Key Moments
- Brent March futures fell 1.5% to $69.66, while WTI dropped 1.6% to $64.36 by 21:43 ET (02:43 GMT).
- Meanwhile, the Trump administration eased some limits on transactions involving Venezuela’s PDVSA, allowing U.S. entities to sell and transport its oil.
- Despite Friday’s pullback, crude prices remained on track for weekly gains of 12% to 16%, driven by geopolitical tensions and weather-related supply risks.
Market Overview
Oil futures retreated in Asian trading on Friday. The move followed a decision by the Trump administration to relax certain sanctions on Venezuela’s energy sector.
As a result, the policy shift could unlock part of the country’s crude exports. Meanwhile, traders monitored the risk of U.S. military action against Iran.
At the same time, markets positioned ahead of a weekend meeting of the Organization of the Petroleum Exporting Countries and its allies (OPEC+).
Price Action in Brent and WTI
By 21:43 ET (02:43 GMT), Brent crude for March delivery traded down 1.5% at $69.66 per barrel. Meanwhile, West Texas Intermediate (WTI) fell 1.6% to $64.36.
Even so, both benchmarks remained on track for strong weekly gains. Prices had climbed close to six-month highs earlier in the week.
Support came from rising geopolitical risks in the Middle East. In addition, a severe snowstorm in the United States raised supply concerns. A major production outage in Kazakhstan also helped support prices.
| Contract | Price | Change | Time |
|---|---|---|---|
| Brent (March) | $69.66 | -1.5% | 21:43 ET (02:43 GMT) |
| WTI | $64.36 | -1.6% | 21:43 ET (02:43 GMT) |
U.S. Loosens Venezuela Oil Sanctions
On Thursday, the Trump administration lifted some restrictions on transactions involving Petróleos de Venezuela, S.A. (PDVSA), the country’s state-owned oil company.
As a result, U.S. entities can now sell and transport Venezuelan crude. The move aims to boost confidence among American firms considering investments in the country.
However, the administration stopped short of removing sanctions on Venezuela’s oil production itself.

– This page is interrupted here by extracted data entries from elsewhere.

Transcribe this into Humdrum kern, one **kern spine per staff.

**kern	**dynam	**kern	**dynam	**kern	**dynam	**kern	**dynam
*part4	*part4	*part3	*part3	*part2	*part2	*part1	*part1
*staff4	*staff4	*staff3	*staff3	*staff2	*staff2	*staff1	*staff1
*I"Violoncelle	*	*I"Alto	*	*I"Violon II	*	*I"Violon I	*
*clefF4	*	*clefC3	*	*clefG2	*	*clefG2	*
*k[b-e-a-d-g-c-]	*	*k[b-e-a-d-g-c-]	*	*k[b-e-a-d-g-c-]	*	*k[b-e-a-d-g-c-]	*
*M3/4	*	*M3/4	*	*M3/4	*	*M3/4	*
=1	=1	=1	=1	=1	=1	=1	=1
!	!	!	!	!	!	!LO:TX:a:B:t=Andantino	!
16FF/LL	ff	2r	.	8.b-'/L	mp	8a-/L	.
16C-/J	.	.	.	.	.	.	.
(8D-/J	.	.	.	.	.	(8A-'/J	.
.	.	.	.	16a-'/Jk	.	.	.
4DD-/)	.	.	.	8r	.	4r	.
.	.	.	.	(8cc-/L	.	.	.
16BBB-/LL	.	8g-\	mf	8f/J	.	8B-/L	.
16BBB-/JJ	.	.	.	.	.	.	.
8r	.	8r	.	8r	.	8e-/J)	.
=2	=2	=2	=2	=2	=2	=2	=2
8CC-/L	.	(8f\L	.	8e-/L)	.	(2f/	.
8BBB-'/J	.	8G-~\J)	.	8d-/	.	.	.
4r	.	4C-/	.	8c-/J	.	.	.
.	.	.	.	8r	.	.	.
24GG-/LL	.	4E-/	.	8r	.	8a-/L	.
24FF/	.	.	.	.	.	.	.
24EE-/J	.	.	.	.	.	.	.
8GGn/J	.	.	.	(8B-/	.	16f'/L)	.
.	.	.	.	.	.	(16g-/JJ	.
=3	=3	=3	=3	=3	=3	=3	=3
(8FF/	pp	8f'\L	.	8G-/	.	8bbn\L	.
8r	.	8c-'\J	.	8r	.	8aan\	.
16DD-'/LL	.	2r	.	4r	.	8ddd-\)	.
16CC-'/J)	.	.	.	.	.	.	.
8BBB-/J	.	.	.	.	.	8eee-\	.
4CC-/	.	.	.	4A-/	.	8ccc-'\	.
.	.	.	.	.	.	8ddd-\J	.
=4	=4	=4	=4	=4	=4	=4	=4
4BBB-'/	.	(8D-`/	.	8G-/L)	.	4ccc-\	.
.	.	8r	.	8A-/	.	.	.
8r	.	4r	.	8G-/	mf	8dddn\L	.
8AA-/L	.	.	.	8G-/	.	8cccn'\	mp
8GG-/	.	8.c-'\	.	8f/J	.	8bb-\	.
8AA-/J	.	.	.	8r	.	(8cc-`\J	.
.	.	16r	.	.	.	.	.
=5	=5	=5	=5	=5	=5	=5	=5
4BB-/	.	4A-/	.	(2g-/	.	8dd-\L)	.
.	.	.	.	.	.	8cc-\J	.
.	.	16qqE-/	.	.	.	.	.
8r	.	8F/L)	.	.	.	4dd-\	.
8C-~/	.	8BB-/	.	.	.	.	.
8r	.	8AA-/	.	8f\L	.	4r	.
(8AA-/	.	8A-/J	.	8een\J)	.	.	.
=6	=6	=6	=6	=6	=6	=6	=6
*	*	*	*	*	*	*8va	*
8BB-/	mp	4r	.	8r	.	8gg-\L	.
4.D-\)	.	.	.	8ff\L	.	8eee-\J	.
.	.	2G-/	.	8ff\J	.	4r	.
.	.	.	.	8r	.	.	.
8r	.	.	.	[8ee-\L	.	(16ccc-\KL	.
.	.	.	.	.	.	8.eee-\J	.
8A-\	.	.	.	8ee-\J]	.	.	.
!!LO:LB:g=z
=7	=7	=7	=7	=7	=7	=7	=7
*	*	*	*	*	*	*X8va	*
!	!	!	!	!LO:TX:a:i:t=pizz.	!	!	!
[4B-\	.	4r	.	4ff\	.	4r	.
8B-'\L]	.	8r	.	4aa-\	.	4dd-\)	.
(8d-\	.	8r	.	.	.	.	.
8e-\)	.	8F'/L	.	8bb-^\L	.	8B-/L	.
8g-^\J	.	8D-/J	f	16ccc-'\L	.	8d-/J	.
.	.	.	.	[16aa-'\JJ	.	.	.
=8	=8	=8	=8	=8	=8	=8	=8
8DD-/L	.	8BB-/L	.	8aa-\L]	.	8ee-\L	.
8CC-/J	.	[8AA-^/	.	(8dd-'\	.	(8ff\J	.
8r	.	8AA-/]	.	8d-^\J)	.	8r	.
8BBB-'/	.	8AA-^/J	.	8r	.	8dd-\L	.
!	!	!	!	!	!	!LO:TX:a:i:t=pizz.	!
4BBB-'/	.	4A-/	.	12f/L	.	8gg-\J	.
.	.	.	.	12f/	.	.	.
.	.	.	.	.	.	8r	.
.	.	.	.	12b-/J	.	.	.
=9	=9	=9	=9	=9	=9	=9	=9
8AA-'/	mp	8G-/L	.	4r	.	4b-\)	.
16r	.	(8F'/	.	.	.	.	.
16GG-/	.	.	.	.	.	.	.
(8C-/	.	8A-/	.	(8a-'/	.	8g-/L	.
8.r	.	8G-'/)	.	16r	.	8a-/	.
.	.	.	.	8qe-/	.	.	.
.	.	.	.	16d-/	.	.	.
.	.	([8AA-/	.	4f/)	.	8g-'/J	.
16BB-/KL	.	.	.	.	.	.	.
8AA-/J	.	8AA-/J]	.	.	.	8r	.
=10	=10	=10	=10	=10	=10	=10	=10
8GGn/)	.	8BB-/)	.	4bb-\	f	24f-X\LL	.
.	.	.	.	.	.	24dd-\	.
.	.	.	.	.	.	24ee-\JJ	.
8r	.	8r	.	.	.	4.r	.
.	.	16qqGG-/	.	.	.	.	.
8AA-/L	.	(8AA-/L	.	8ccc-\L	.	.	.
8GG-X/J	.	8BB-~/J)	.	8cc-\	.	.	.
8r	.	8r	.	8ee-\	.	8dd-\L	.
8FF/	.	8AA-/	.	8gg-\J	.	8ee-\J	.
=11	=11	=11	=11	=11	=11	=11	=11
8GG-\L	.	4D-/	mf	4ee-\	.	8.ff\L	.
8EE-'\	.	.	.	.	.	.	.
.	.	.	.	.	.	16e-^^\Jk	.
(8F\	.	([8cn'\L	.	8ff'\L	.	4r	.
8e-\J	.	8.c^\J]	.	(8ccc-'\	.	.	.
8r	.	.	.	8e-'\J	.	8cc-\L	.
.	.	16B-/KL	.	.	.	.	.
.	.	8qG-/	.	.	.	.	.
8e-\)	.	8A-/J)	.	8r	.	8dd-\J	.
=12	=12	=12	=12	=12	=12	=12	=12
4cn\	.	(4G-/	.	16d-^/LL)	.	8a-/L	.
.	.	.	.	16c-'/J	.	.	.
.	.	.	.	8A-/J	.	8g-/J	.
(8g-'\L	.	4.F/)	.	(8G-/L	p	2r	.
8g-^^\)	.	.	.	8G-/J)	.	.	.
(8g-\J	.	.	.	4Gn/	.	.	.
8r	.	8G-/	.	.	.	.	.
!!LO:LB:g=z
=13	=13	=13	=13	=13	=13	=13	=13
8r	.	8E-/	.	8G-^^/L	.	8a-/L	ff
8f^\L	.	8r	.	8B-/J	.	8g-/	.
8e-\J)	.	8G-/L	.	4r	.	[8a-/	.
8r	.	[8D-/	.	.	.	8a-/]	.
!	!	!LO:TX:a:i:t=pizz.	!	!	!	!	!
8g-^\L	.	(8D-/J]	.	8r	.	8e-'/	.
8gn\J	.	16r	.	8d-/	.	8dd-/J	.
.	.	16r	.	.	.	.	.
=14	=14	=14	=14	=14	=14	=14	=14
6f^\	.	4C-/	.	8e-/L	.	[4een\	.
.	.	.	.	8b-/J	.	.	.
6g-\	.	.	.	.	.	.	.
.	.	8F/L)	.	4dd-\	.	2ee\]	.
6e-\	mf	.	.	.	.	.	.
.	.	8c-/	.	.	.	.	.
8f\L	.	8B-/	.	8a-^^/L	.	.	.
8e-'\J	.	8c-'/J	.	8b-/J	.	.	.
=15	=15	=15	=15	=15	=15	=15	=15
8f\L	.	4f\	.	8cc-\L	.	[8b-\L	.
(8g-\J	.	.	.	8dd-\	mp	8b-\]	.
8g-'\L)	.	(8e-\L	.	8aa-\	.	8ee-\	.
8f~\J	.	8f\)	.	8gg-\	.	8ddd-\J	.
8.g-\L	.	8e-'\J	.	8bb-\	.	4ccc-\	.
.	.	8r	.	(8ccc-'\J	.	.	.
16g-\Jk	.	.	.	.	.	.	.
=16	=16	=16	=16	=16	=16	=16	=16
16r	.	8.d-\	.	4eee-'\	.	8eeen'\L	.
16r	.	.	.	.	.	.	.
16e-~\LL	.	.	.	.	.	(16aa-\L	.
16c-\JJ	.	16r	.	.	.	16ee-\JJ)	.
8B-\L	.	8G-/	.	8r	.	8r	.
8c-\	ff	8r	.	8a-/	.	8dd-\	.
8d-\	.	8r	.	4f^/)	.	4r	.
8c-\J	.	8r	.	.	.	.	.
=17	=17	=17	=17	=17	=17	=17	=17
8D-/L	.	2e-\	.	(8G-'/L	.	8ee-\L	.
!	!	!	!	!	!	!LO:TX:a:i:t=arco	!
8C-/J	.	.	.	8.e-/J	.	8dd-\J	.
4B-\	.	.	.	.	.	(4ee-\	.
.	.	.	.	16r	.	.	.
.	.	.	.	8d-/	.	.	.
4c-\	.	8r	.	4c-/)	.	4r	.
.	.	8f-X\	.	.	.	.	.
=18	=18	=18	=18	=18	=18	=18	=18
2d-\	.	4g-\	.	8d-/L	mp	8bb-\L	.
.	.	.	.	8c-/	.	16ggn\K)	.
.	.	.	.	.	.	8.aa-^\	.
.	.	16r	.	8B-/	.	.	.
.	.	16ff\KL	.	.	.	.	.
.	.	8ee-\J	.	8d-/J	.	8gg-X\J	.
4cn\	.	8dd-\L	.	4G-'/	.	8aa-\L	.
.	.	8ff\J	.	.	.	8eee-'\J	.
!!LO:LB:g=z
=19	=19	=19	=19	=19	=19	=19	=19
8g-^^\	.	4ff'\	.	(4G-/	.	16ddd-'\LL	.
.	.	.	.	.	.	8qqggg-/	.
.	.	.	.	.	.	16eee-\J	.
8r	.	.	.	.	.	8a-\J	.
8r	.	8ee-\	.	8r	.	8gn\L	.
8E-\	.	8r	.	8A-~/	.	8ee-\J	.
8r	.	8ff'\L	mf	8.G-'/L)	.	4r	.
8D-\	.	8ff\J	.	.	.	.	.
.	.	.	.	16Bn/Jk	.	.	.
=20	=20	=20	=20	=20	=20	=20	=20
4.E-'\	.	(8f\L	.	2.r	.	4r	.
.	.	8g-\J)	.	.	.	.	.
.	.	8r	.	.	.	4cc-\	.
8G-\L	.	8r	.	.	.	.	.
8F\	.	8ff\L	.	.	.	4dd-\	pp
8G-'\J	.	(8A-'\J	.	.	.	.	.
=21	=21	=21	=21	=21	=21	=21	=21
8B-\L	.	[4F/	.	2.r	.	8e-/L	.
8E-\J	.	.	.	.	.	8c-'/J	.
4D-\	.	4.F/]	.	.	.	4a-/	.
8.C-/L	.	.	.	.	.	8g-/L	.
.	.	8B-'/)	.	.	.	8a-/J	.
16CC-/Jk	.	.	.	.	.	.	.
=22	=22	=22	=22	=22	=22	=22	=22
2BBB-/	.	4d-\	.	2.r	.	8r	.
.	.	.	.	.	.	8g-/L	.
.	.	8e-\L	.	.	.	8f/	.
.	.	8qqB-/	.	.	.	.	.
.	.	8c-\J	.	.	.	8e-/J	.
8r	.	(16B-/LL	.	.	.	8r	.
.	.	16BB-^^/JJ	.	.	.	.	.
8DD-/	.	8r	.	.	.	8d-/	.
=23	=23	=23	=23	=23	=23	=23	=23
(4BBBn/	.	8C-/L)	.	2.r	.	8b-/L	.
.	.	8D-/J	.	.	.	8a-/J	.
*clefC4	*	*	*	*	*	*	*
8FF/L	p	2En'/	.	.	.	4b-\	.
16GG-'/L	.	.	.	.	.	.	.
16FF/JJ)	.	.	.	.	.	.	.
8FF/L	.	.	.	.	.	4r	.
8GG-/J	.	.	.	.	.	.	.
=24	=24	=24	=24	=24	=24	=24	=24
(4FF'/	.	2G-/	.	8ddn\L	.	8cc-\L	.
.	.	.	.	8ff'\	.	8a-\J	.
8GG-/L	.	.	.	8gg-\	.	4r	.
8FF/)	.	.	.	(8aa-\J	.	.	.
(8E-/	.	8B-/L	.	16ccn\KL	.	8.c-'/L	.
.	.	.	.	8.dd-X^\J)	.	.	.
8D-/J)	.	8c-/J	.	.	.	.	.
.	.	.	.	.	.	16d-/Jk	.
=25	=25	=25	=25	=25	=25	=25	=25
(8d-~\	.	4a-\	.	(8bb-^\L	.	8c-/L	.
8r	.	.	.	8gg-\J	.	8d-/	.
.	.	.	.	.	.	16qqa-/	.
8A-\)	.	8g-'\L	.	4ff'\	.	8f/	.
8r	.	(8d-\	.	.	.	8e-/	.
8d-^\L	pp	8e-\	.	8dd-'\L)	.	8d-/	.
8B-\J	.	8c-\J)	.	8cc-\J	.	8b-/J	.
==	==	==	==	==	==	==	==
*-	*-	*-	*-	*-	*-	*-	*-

Earlier speculation suggested output could rise quickly once sanctions eased. However, analysts expect any increase to be gradual.
They point to damaged infrastructure and political uncertainty following Washington’s takeover of the sector and the removal of President Nicolas Maduro.
OPEC+ Meeting in Focus
Meanwhile, attention has turned to the OPEC+ meeting scheduled for Sunday. Reports suggest the group will keep its output policy unchanged.
Previously, OPEC+ raised production by about 2.9 million barrels per day through 2025. That decision weighed heavily on crude prices.
As demand concerns grew, the alliance paused its monthly output increases in January. For now, it remains cautious about adding more supply.
In a market report released earlier this month, OPEC+ said oil demand should strengthen in 2026 and 2027. The group also downplayed fears of a lasting supply glut.